### Selected passage

Theory vs Practicum Split
The course follows a heavily practical model — only about 10% of the time is spent in theory, with the remaining 90% dedicated to skill lab practice and hands-on clinical work. In numbers, that works out to roughly 200 hours of theory, 40 hours of skill lab, and 1,730 hours of supervised clinical practice.
Clinical Posting Breakdown by Department
Over 42 weeks of clinical residency, students rotate through a wide range of departments, including geriatric wards, geriatric OPDs, general medical and surgical wards, ICU/CCU, orthopedic and neurology units, urology and nephrology, oncology, emergency, ophthalmology, physiotherapy, rehabilitation, community field practice, old age homes, and palliative care/hospice settings. This rotation is designed to expose students to virtually every clinical scenario an older adult patient might present with.
Course Syllabus Overview
Foundations to Geriatric Speciality Nursing
Before diving into clinical speciality content, students complete foundational coursework covering professionalism and ethics, medico-legal aspects of elder care, communication and patient education, clinical leadership and resource management, and evidence-based practice and research methods relevant to geriatric care.

### Requirement
Continue the geriatric nursing course overview from where it stops.

### Record excerpts
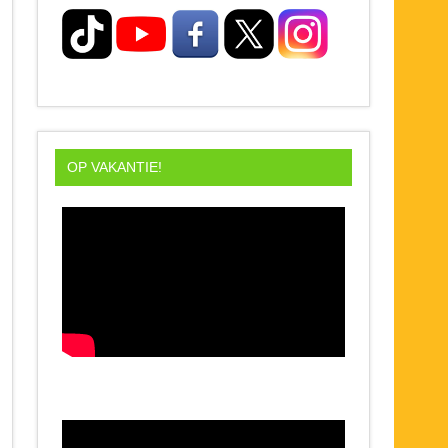
OP VAKANTIE!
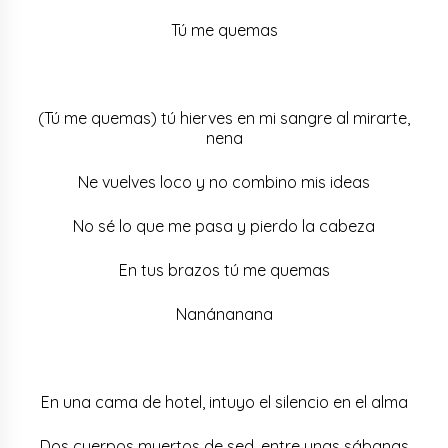
Tú me quemas
(Tú me quemas) tú hierves en mi sangre al mirarte,
nena
Ne vuelves loco y no combino mis ideas
No sé lo que me pasa y pierdo la cabeza
En tus brazos tú me quemas
Nanánanana
En una cama de hotel, intuyo el silencio en el alma
Dos cuerpos muertos de sed, entre unas sábanas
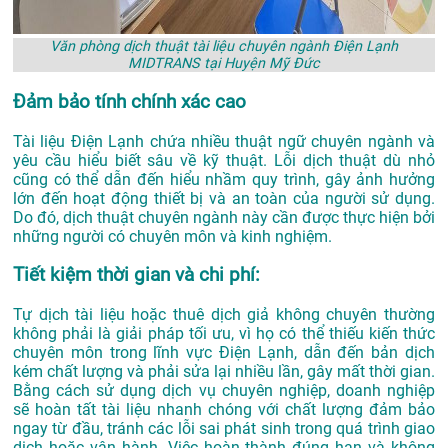
Văn phòng dịch thuật tài liệu chuyên ngành Điện Lạnh
MIDTRANS tại Huyện Mỹ Đức
Đảm bảo tính chính xác cao
Tài liệu Điện Lạnh chứa nhiều thuật ngữ chuyên ngành và
yêu cầu hiểu biết sâu về kỹ thuật. Lỗi dịch thuật dù nhỏ
cũng có thể dẫn đến hiểu nhầm quy trình, gây ảnh hưởng
lớn đến hoạt động thiết bị và an toàn của người sử dụng.
Do đó, dịch thuật chuyên ngành này cần được thực hiện bởi
những người có chuyên môn và kinh nghiệm.
Tiết kiệm thời gian và chi phí:
Tự dịch tài liệu hoặc thuê dịch giả không chuyên thường
không phải là giải pháp tối ưu, vì họ có thể thiếu kiến thức
chuyên môn trong lĩnh vực Điện Lạnh, dẫn đến bản dịch
kém chất lượng và phải sửa lại nhiều lần, gây mất thời gian.
Bằng cách sử dụng dịch vụ chuyên nghiệp, doanh nghiệp
sẽ hoàn tất tài liệu nhanh chóng với chất lượng đảm bảo
ngay từ đầu, tránh các lỗi sai phát sinh trong quá trình giao
dịch hoặc vận hành. Việc hoàn thành đúng hạn và không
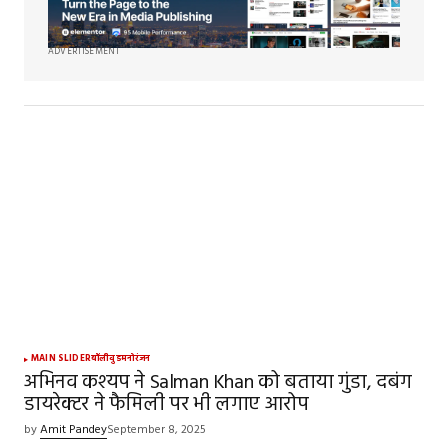
ADVERTISEMENT
MAIN SLIDER
बॉलीवुड
मनोरंजन
अभिनव कश्यप ने Salman Khan को बताया गुंडा, दबंग
डायरेक्टर ने फैमिली पर भी लगाए आरोप
by
Amit Pandey
September 8, 2025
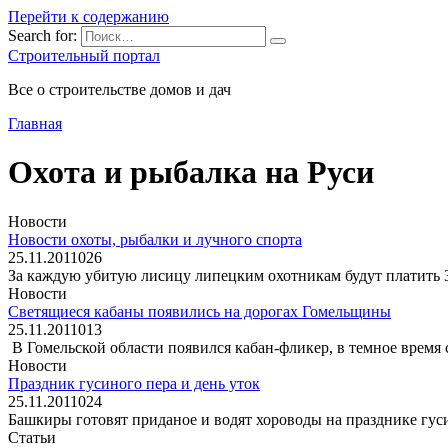
Перейти к содержанию
Search for:
Строительный портал
Все о строительстве домов и дач
Главная
Охота и рыбалка на Руси
Новости
Новости охоты, рыбалки и лучного спорта
25.11.2011
0
26
За каждую убитую лисицу липецким охотникам будут платить 3
Новости
Светящиеся кабаны появились на дорогах Гомельщины
25.11.2011
0
13
В Гомельской области появился кабан-фликер, в темное врем
Новости
Праздник гусиного пера и день уток
25.11.2011
0
24
Башкиры готовят приданое и водят хороводы на празднике гу
Статьи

### Answer box
Geriatric Speciality Nursing I and II
The core speciality content is split into two parts. Part I covers the fundamentals — the concepts and scope of geriatric nursing, psychosocial and spiritual assessment, social support systems, end-of-life care principles, infection control, applied anatomy and physiology of ageing, applied pharmacology for older adults, and complementary therapies.
Part II shifts to clinical management, covering assessment and treatment of cardiovascular, endocrine, gastrointestinal, neurological, respiratory, genitourinary, musculoskeletal, dermatological, ophthalmic, ENT, and dental conditions common in older adults. It also includes emergency care, cancer screening and management, comprehensive geriatric assessment tools, geriatric syndromes, mental health in the elderly, elder abuse identification, caregiver burden, and rehabilitation.
Examination Pattern and Passing Criteria
The scheme of examination totals 325 marks — 100 for theory and 225 for practicum, which includes both OSCE (Objective Structured Clinical Examination) and observed practical assessment in real clinical settings.
To pass, candidates need a minimum of 60% marks combining internal assessment and external examination in both theory and practical papers separately. Students get up to three attempts to clear the exam, and if you fail only one component, you only need to reattempt that specific paper, not the whole exam.
Attendance requirements are strict too — 80% for theory and practical combined, but 100% clinical attendance is mandatory before you can even sit for certification.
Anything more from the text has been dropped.